Building cutting-edge AI isn't just about launching the next version of ChatGPT. It's about the countless experiments happening behind closed doors that never make it into the headlines. Research from Epoch AI recently shed light on OpenAI's massive $7 billion compute budget for 2024, revealing something surprising: most of that money didn't go toward training the models we actually use. Instead, it funded a sprawling web of experiments, failed prototypes, and exploratory research that form the invisible backbone of AI progress.
The Numbers Tell a Story

Epoch AI's breakdown shows where OpenAI's compute dollars actually went:
- Total spend: ~$7 billion
- R&D experiments: $5 billion (including $4.5B on basic research, experimental runs, and unreleased models; plus $400M on GPT-4.5's final training and $80M on other models)

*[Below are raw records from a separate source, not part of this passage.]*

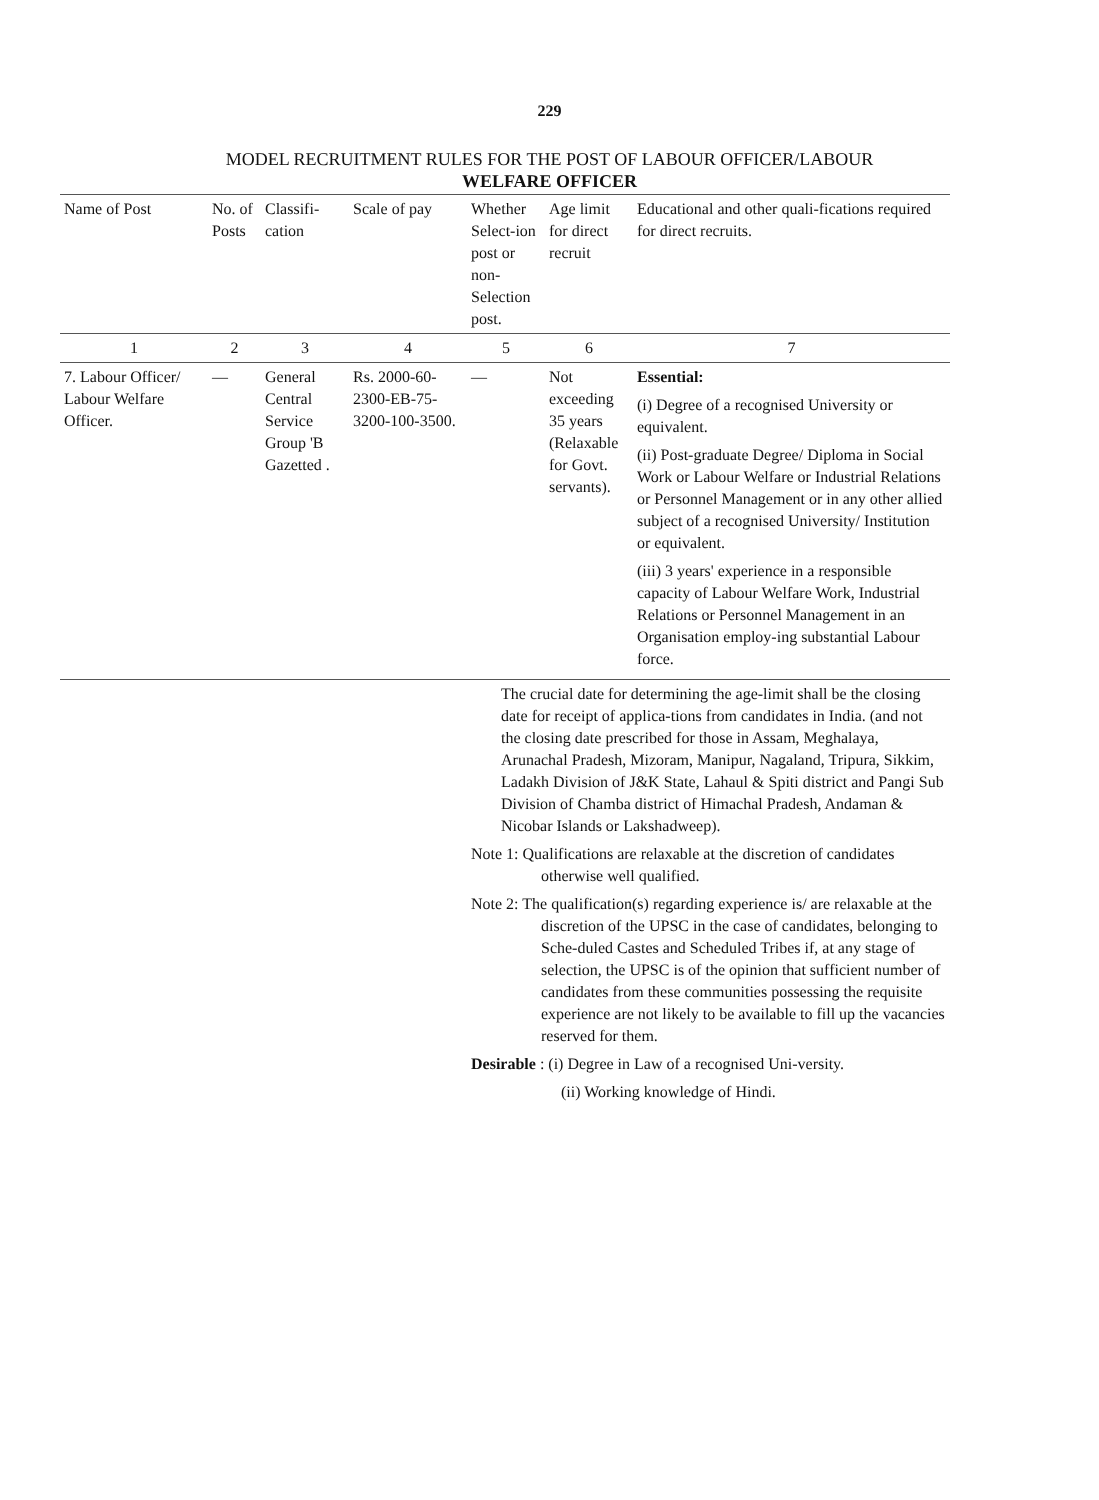229
MODEL RECRUITMENT RULES FOR THE POST OF LABOUR OFFICER/LABOUR
WELFARE OFFICER
| Name of Post | No. of Posts | Classifi-cation | Scale of pay | Whether Select-ion post or non-Selection post. | Age limit for direct recruit | Educational and other quali-fications required for direct recruits. |
| --- | --- | --- | --- | --- | --- | --- |
| 1 | 2 | 3 | 4 | 5 | 6 | 7 |
| 7. Labour Officer/ Labour Welfare Officer. | — | General Central Service Group 'B Gazetted . | Rs. 2000-60-2300-EB-75-3200-100-3500. | — | Not exceeding 35 years (Relaxable for Govt. servants). | Essential: (i) Degree of a recognised University or equivalent. (ii) Post-graduate Degree/ Diploma in Social Work or Labour Welfare or Industrial Relations or Personnel Management or in any other allied subject of a recognised University/ Institution or equivalent. (iii) 3 years' experience in a responsible capacity of Labour Welfare Work, Industrial Relations or Personnel Management in an Organisation employ-ing substantial Labour force. |
| | | | | The crucial date for determining the age-limit shall be the closing date for receipt of applica-tions from candidates in India. (and not the closing date prescribed for those in Assam, Meghalaya, Arunachal Pradesh, Mizoram, Manipur, Nagaland, Tripura, Sikkim, Ladakh Division of J&K State, Lahaul & Spiti district and Pangi Sub Division of Chamba district of Himachal Pradesh, Andaman & Nicobar Islands or Lakshadweep). Note 1: Qualifications are relaxable at the discretion of candidates otherwise well qualified. Note 2: The qualification(s) regarding experience is/ are relaxable at the discretion of the UPSC in the case of candidates, belonging to Sche-duled Castes and Scheduled Tribes if, at any stage of selection, the UPSC is of the opinion that sufficient number of candidates from these communities possessing the requisite experience are not likely to be available to fill up the vacancies reserved for them. Desirable : (i) Degree in Law of a recognised Uni-versity. (ii) Working knowledge of Hindi. | | |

- Inference costs: $2 billion (not counting Microsoft's separate inference infrastructure)
The takeaway? Over 70% of OpenAI's compute budget went to experimentation. Only a fraction trained the models that reached users.
Why So Much Goes to Experiments
This isn't wasteful spending—it's how frontier AI actually works. Before OpenAI commits hundreds of millions to a final training run, it needs to validate countless architectural choices, training strategies, and scaling decisions. That means running smaller versions, testing different approaches, and learning from models that never ship. Some experiments reduce risk for future billion-dollar bets. Others explore ideas that might not pan out for years, if ever. And many simply fail—but each failure teaches something valuable. Microsoft's partnership also plays a role here, handling inference for its own products and freeing OpenAI to double down on research.
What This Means for AI's Future
These spending patterns reveal uncomfortable truths about the AI industry. The barrier to entry keeps rising—few organizations can afford multi-billion-dollar compute budgets, concentrating power among a small number of well-funded players. Training costs are escalating fast: GPT-4.5's final run cost $400 million, and future flagship models could easily cross the $1 billion mark per training cycle. Perhaps most striking is how AI economics really work: the majority of capital goes toward paths that lead nowhere. Progress is cumulative but expensive, built on a foundation of expensive dead ends.